Alcazar v. Hayes

982 S.W.2d 845 (1998)

Facts

On November 3, 1995, P and Hayes (D) were working in chicken houses on a farm owned by P's mother. D asked Hayes for a ride to pick up P's truck. Hayes agreed under the condition that P ride on the trunk of the car since he was extremely dirty. D was flung from the trunk, striking his head on the paved roadway. P was hospitalized for a couple of days and then returned home. P alleges that he suffers injuries as a result of the accident, including permanent brain damage.
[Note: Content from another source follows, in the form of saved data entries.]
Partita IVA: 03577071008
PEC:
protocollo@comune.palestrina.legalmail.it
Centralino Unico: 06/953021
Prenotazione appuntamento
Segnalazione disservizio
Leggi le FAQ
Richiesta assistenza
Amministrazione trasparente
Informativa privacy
P was covered under a 'Family Automobile Insurance Policy' issued by GEICO to P's mother. The 'uninsured motorist coverage' provision requires notice as soon as possible after an accident. The policy stated that GEICO had no obligation unless the insured or his legal representative have fully complied with all the policy terms. P qualified as an 'insured' under the policy. Notice was not provided until approximately one year after the accident. P filed a Complaint seeking damages. Hayes was listed as a defendant and GEICO was added as a party defendant in accordance with Tennessee's uninsured motorist statute. P and his mother claimed that notice was not provided earlier because they mistakenly assumed that the policy did not apply since P was not the driver of the automobile involved in the accident. P's mother testified that she did not intend to make a claim until nearly a year after the accident because she did not learn until this time the extent of P's brain injury. GEICO moved for summary judgment. P argued that notice was provided 'as soon as possible' and that the policy could not be forfeited because there was no evidence that GEICO was prejudiced by the delay. The court granted GEICO’s motion and the appeals court affirmed. P appealed.